Me senté en el sillón y después de envolverme con la toalla alrededor del cuello y los brazos, se metió en el pequeño cuarto anexo a la barbería donde guarda la escoba, la pala, el cubo, las botellas de butano de repuesto, en fin, en el almacén. Estaba tardando demasiado y yo ya empezaba a aburrirme de ver mi cara en el espejo. Todos sabemos que antes de cada faena entra al almacén y deja temblando la botella de pacharán que siempre tiene reservada, según él, para los grandes clientes. No obstante, se estaba bien allí, cómodamente sentado y a la fresca.

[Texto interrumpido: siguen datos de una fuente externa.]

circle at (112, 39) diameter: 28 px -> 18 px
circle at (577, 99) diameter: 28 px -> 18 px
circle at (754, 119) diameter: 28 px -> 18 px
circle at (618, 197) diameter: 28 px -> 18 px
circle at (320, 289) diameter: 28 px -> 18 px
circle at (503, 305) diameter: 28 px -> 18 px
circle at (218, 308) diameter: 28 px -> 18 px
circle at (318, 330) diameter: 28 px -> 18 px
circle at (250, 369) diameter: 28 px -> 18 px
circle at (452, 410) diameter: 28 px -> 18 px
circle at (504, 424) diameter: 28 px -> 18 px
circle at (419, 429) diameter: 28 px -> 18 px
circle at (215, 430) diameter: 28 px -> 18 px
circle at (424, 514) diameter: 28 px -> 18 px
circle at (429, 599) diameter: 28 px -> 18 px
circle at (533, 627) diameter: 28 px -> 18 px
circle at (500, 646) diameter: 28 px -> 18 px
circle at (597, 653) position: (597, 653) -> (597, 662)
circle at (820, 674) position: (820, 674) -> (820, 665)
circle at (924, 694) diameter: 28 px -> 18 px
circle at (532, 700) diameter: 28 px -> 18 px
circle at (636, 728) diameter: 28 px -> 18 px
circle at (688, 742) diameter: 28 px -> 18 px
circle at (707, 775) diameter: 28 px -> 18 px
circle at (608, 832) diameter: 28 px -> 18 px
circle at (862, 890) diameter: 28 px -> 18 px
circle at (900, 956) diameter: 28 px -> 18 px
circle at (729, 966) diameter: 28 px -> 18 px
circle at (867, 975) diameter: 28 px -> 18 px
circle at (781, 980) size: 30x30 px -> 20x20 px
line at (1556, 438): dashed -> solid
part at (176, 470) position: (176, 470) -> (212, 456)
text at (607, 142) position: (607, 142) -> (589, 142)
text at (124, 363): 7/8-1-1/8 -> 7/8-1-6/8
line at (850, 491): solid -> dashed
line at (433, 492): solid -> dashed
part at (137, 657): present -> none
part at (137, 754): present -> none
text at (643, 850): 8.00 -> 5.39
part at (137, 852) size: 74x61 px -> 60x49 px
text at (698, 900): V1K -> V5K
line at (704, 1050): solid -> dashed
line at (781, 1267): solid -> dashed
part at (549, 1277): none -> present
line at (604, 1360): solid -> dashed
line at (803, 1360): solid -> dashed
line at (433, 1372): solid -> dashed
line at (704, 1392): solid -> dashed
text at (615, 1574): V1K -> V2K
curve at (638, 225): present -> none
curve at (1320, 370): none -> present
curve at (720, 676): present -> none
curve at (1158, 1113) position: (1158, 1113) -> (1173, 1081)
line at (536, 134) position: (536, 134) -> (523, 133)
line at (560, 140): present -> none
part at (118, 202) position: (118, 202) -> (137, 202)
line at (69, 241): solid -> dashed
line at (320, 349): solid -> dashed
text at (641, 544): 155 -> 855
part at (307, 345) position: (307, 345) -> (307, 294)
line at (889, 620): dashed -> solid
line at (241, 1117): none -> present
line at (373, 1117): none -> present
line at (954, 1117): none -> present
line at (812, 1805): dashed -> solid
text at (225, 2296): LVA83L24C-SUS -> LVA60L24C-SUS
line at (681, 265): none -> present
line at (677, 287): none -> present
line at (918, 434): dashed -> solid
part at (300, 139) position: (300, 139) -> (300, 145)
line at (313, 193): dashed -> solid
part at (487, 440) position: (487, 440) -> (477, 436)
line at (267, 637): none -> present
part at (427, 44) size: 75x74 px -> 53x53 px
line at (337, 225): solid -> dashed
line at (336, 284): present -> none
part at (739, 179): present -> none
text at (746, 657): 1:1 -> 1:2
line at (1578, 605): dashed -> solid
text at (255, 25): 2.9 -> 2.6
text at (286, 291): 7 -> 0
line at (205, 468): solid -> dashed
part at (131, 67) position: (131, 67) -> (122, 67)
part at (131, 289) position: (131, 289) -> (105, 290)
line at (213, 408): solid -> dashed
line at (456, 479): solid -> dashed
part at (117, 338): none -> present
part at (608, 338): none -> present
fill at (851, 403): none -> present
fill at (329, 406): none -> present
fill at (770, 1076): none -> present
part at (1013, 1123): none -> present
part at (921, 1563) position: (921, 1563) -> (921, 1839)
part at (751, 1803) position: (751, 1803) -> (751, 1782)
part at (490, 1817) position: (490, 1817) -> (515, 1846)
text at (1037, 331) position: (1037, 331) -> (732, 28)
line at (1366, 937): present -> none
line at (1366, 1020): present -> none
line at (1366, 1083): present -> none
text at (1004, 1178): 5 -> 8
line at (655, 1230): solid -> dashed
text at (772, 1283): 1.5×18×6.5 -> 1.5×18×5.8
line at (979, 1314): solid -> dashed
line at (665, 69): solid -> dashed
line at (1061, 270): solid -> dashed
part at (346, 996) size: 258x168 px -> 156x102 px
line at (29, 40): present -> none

Los ojos se me cerraban y en el intervalo de un parpadeo rápido vi a mi espalda, reflejada en el espejo, a Rosario, desnuda de cintura para arriba; con un dedo sobre sus labios, me pidió que guardara silencio. Estábamos solos, por lo menos Germán todavía no había salido del almacén, y Rosario con sus enormes, duros y morenos pechos, se acercaba sonriéndome maliciosamente. Con su mano derecha sobre mi frente, hundió mi cabeza entre sus senos que amasaba con ambas manos contra mis mejillas en un movimiento circular y envolvente. Yo no podía hacer nada; estaba maniatado con los brazos debajo de la toalla. Tampoco quería hacer nada. Con el rabillo de ambos ojos vi sus rojos pezones e intenté alcanzar el derecho con mi boca. No pude, pero Rosario me ayudó con sus hábiles dedos y cuando lo tenía entre mis labios comprendí lo que me dijo un día Germán: "Luisito, la fruta que más se parece a un pezón es un fresón. Ya lo averiguarás." No quería detenerme, Rosario tampoco; cuando me volví hacia el pezón izquierdo, bruscamente, Rosario soltó mi cabeza de su confortable presa y escapó corriendo a la calle, dejándome la cara, las orejas y la boca ardiendo. Sin darme tiempo a reaccionar, Gemán salió del almacén con un tufo de pacharán incluso en las manos y sin decir nada empezó a cortarme el pelo frenéticamente hasta dejármelo casi al cero. Yo no me atreví a protestar; además, ahora se lleva así. Cuando fui a pagar me dijo que la casa invitaba y mientras me cepillaba los pelos del cuello con una brocha, guiñándome un ojo y con la lengua enredada, me comentó en voz baja: "Luisito, la próxima vez más; pero tendrás que esperar a que te crezca el pelo."
Hoy, hace dos días de mi encuentro con Rosario. Veo en el espejo con desesperación que el borracho de Germán se empleó a conciencia y nunca más me volverá a crecer el pelo; quizás Ian tenga algún tónico prodigioso que me devuelva la cabellera en un tiempo récord.